If this is giving you trouble, refer to equation (3.19) in the book and think with bra-ket notation. Recall that if $\mathscr{B} = L^2$, then the dual space is also $L^2$, and so $\mathcal{A}^* = \mathcal{A}^T$.

⚠️ Is this last statement rigorous?

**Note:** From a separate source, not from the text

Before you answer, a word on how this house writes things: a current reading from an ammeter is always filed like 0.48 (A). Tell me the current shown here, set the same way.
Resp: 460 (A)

Specifically, I am asking about stating that $\mathcal{A} = \mathbf{Q}$. The book seems to avoid saying both are directly equal, but it really looks like they are.

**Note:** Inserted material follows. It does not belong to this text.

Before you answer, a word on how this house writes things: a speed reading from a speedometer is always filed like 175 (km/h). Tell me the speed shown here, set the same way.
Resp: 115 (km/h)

Example 5.8 - Poisson process

Consider the Poisson process $X_t$ on $\mathbb{N}$ with rate $\lambda$. Then,

$$\begin{align} (\mathcal{A}f)(n) &= \lim_{t \rightarrow 0+} \frac{\mathbb{E}^n[f(X_t)] - f(n)}{t} \\ &= \lim_{t \rightarrow 0+} \frac{1}{t} \left( \sum_{k=n}^\infty \frac{(\lambda t)^{k-n}}{(k-n)!} e^{-\lambda t} f(k) - f(n)\right) \\ &= \lim_{t \rightarrow 0+} \frac{1}{t} \left( f(n)e^{-\lambda t} + f(n+1)\lambda t + \sum_{k=n+2}^\infty \frac{(\lambda t)^{k-n}}{(k-n)!} e^{-\lambda t} f(k) - f(n)\right) \\ &= \lim_{t \rightarrow 0+} \frac{1}{t} \left( f(n)(e^{-\lambda t}-1) + f(n+1)\lambda t e^{-\lambda t} + \sum_{k=n+2}^\infty \frac{(\lambda t)^{k-n}}{(k-n)!} e^{-\lambda t} f(k) \right) \\ &= \lambda(f(n+1) - f(n)) \end{align}$$

The last step is justified with L’Hopital’s rule.

Then, the book says

$$\mathcal{A}^*f(n) = \lambda(f(n-1) - f(n))$$

⚠️ Here is the best reasoning I can come up with:

$$(g, \mathcal{A}f) = (\mathcal{A}^* g, f), \quad \forall \; f\in \mathscr{B}, g \in \mathscr{B}^*$$

And defining $f^\pm(n) := f(n \pm 1)$, then we require

$$(\mathcal{A}^*g, f) = \lambda(g,f^+) - \lambda(g,f)$$

Then if we note that $(g,f^+) = (g^-,f)$ (this is the part I cannot justify), then it follows that $\mathcal{A}^*f(n) = \lambda(f(n-1) - f(n))$

Again, lets compute the time derivative of $u(t,n) = \mathbb{E}^n[f(X_t)]$

$$\begin{align} \frac{d u}{dt} &= \frac{d}{dt}\left(\sum_{k \geq n} f(k) \frac{(\lambda t)^{k-n}}{(k-n)!}e^{-\lambda t}\right) \\ &= \frac{d}{dt}\left( e^{-\lambda t} f(n) + \sum_{k > n} f(k) \frac{(\lambda t)^{k-n}}{(k-n)!}e^{-\lambda t} \right) \\ &= -\lambda e^{-\lambda t} f(n) + \sum_{k > n} f(k) \left[ \left(-\lambda\frac{(\lambda t)^{k-n}}{(k-n)!}e^{-\lambda t}\right) + \left(\lambda\frac{(\lambda t)^{k-n-1}}{(k-n-1)!}e^{-\lambda t}\right) \right] \\ &= \lambda(u(t,n+1)-u(t,n)) \\ &= \mathcal{A}u(t,n) \end{align}$$

And the time derivative of the distribution $\mathbf{\nu} = (\nu_0, \nu_1, \ldots)$ will be

$$\begin{align} \frac{d \nu_n(t)}{dt} &= \frac{d}{dt}\left(\frac{(\lambda t)^{k-n}}{(k-n)!}e^{-\lambda t}\right) \\ &= -\lambda\frac{(\lambda t)^{k-n}}{(k-n)!}e^{-\lambda t} + \lambda \frac{(\lambda t)^{k-n-1}}{(k-n-1)!}e^{-\lambda t} \\ &= \lambda(\nu_{n-1} - \nu_n) \\ &= (\mathcal{A}^* \mathbf{\nu})_n \end{align}$$

⚠️ I keep getting $\lambda(\nu_{n+1} - \nu_n)$, which disagrees with the book. Where did I go wrong?

Notice how both Markov processes satisfied the forward Kolmogrov equation for the distribution, and the backwards for the expected values. This is a general property of Markov processes (wow!) that will be revisited.